'How Drupal Will Save The World ' by Lullobot's Jeff Robbins has three key ideas that resonate with my post on Drupal and the Dot Org Boom .
1) Tools for the grassroots
My plan for Amnesty was that a switch to open source would allow the main web technology to be rolled out to the smallest section or activist group, anywhere in the world. Jeff's is also excited about the potential of tools like Drupal for grassroots activists and quotes a great example from the netsquared conference:
"My favorite story from the NetSquared conference comes from Kim Lowery of Kabissa who talks about a village in Nigeria that had agreed to let an oil company access their land and resources in exchange for clean water and school buildings. After a few years of letting the oil company get what they wanted, it became apparent to the people of this village that the oil company was not going to fulfill its end of the bargain. Ten years ago, these villagers would have had no recourse. But these days, they have their own website and the leverage that goes with it. They scanned the original contract and posted it on their site and followed up with a few emails to Amnesty International, Human Rights Watch, and the like. And before long they had a campaign going to bring people's attention to the oil company's failure to deliver on its promises. A few months later, the oil company began showing up to the village, taking more interest in their needs, and began delivering on some of their promises".

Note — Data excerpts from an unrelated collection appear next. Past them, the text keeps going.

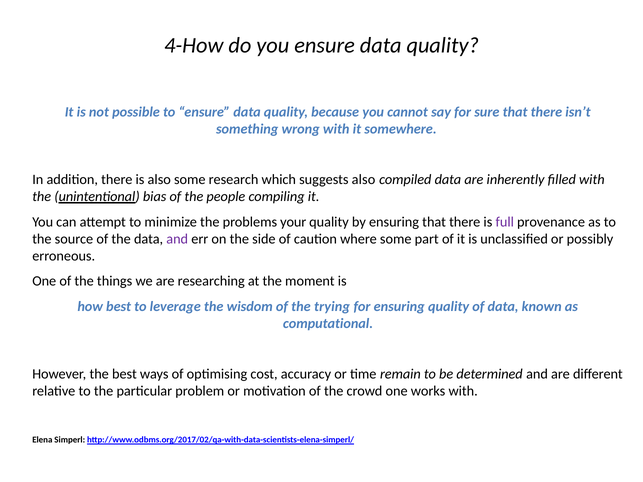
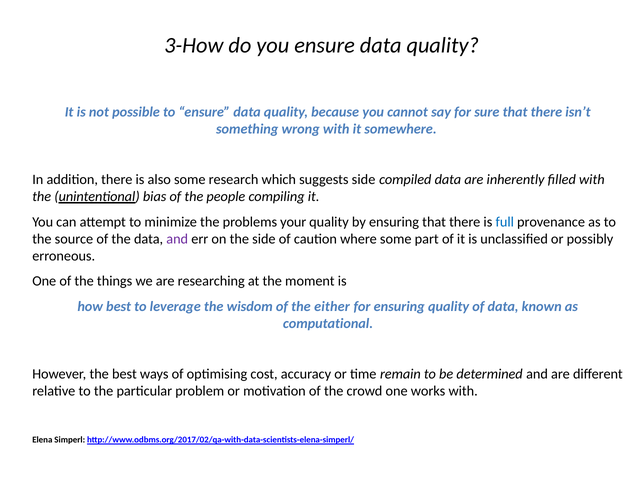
4-How: 4-How -> 3-How
suggests also: also -> side
full colour: purple -> blue
trying: trying -> either
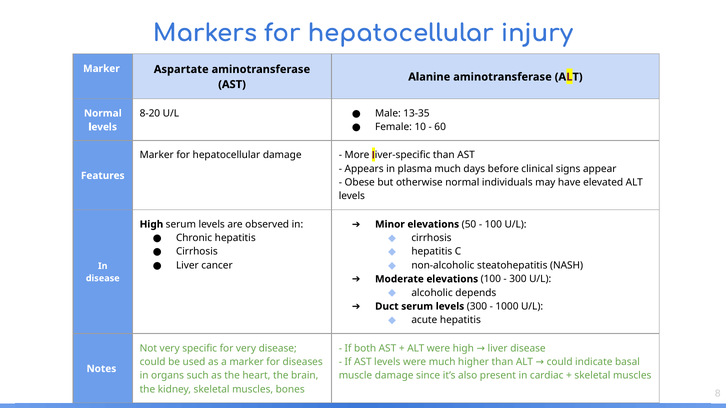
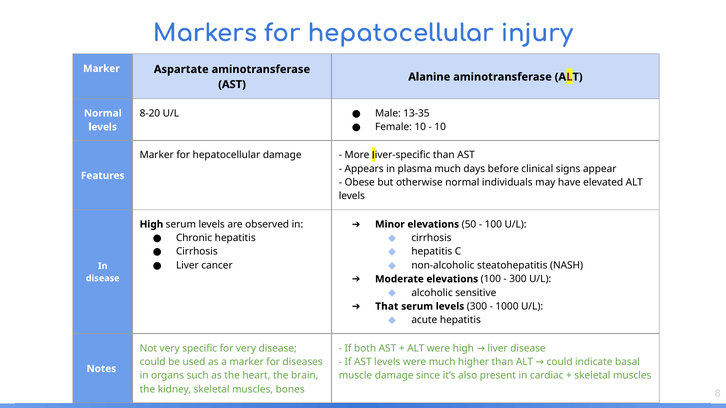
60 at (440, 127): 60 -> 10
depends: depends -> sensitive
Duct: Duct -> That
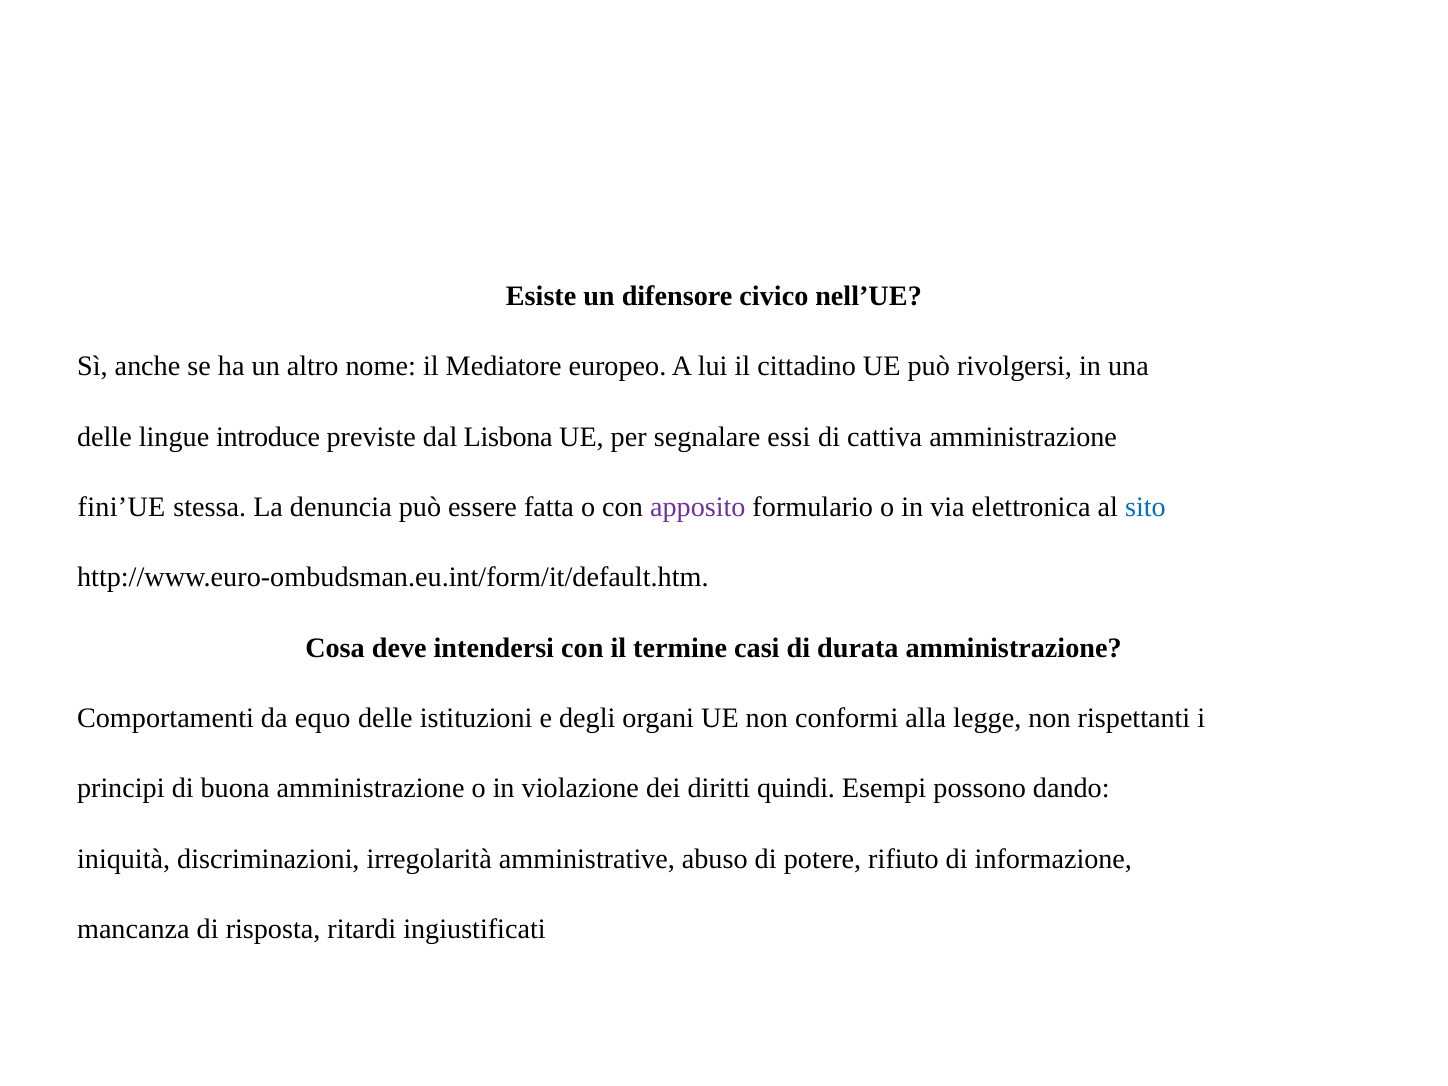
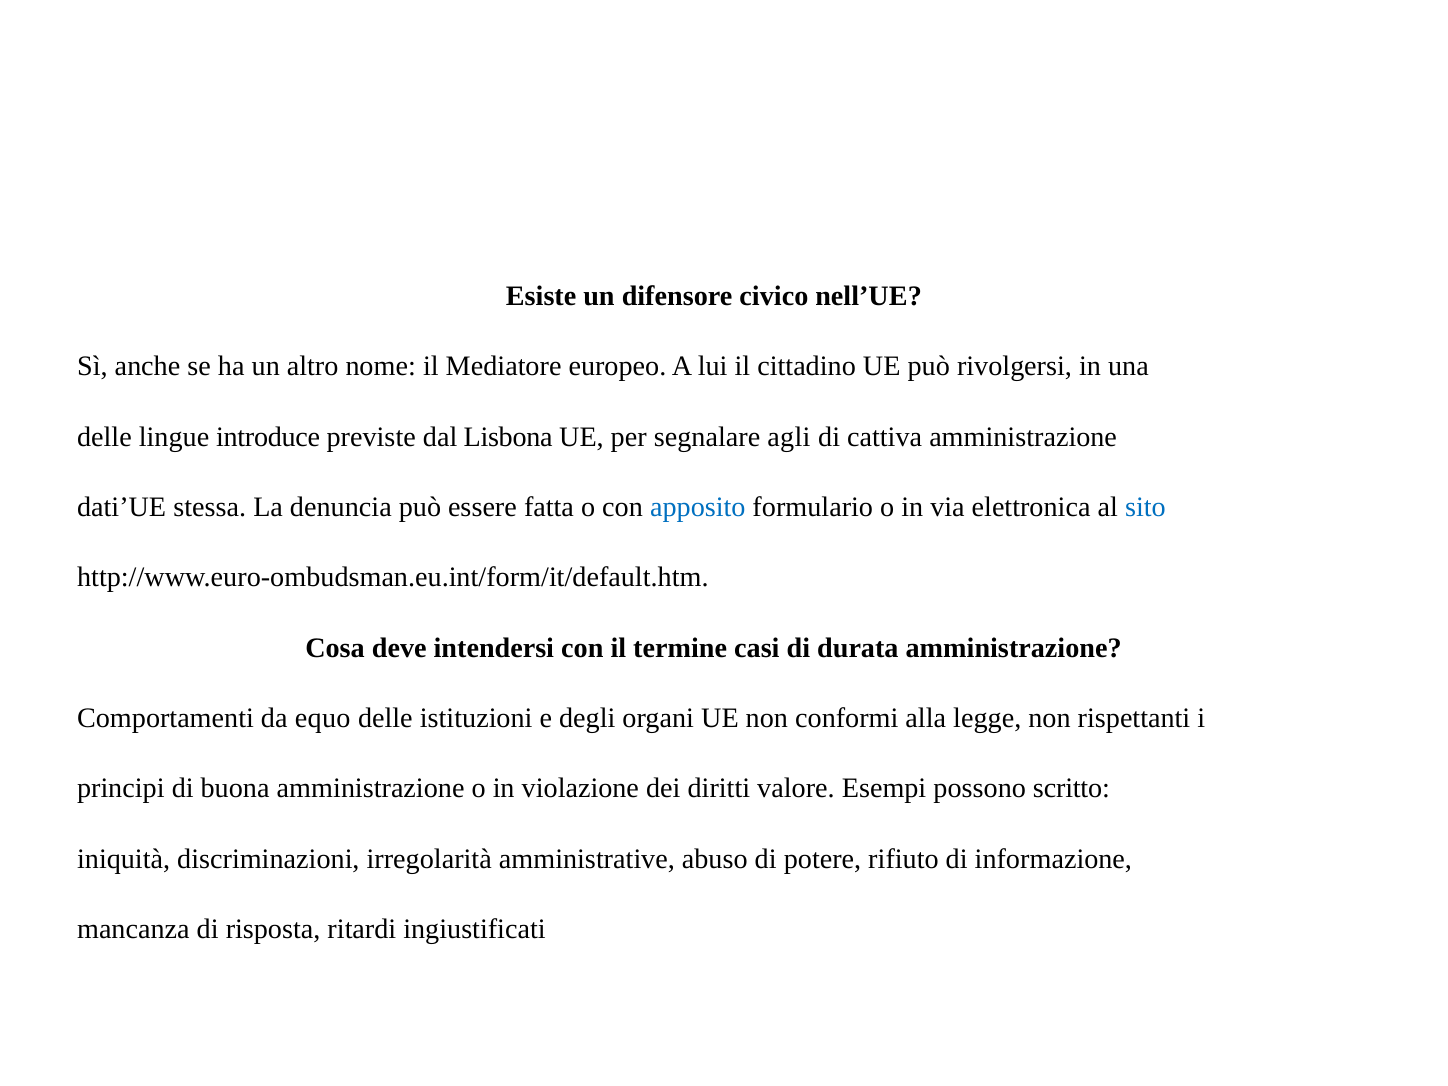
essi: essi -> agli
fini’UE: fini’UE -> dati’UE
apposito colour: purple -> blue
quindi: quindi -> valore
dando: dando -> scritto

2) usability for activists
His second major theme is usability, and how it's critical if these tools are to be any use to people at the grassroots. As he says about some of the social activists at netsquared
"These are not technical people. And they want to build sites for even less non-technical people. They want to bring Drupal to third grade teachers in Indiana, church-basement activist groups, street orphans in South Africa, or Vietnamese farmers. These people may have very little experience on the web. The idea of "filtered HTML" is likely beyond their concern. And administrative idioms such as "node", "taxonomy", "vocabularies", "terms", even "menu items" and "blocks" are usually only understood after some conscious effort".
Jeff contrasts the clunkiness of Drupal with Apple products like iMovie and Automator which show "how even very complex operations and configurations can be simplified into a friendly user interface that the average user can begin to grasp".
3) drupal distributions
This is a simple idea that could pack a real punch;
"Drupal should have maintained, funded distributions (pre-configured packages of Drupal with add-on modules and themes) to act as a quick-start launch pad for various common website types".
Having specialist server-side distributions would extend the existing idea of operating system distributions (various Linux distros) and application distributions (like tactical tech's NGO-in-a-box series ). Instead of a community group spending months getting up to speed on Drupal, experimenting with various modules and wiring things together, there would be tailored Drupal distributions for specialized purposes e.g. a community events management system with discussion boards and event-related photo galleries and mailing lists.
footnote: linux live CDs and community translators
Part of my enthusiasm for easy-to-use distros comes from running a web project that delivered vital advice in community languages to refugees and asylum seekers in the UK. I needed non-technical tranlsators to be able to generate Unicode text in languages like Bengali, at a time when this was not possible in Microsoft Word. The tech side could be done with a combination of Linux and OpenOffice, but there was zero chance of the community translators being able to install this on their own computers. Then along came Indic language live CDs like Indlinux . They cut right through the problem; simply ask the translators to pop the CD in their computers at start-up and bingo - urgent translated text in the correct technical standards for web delivery.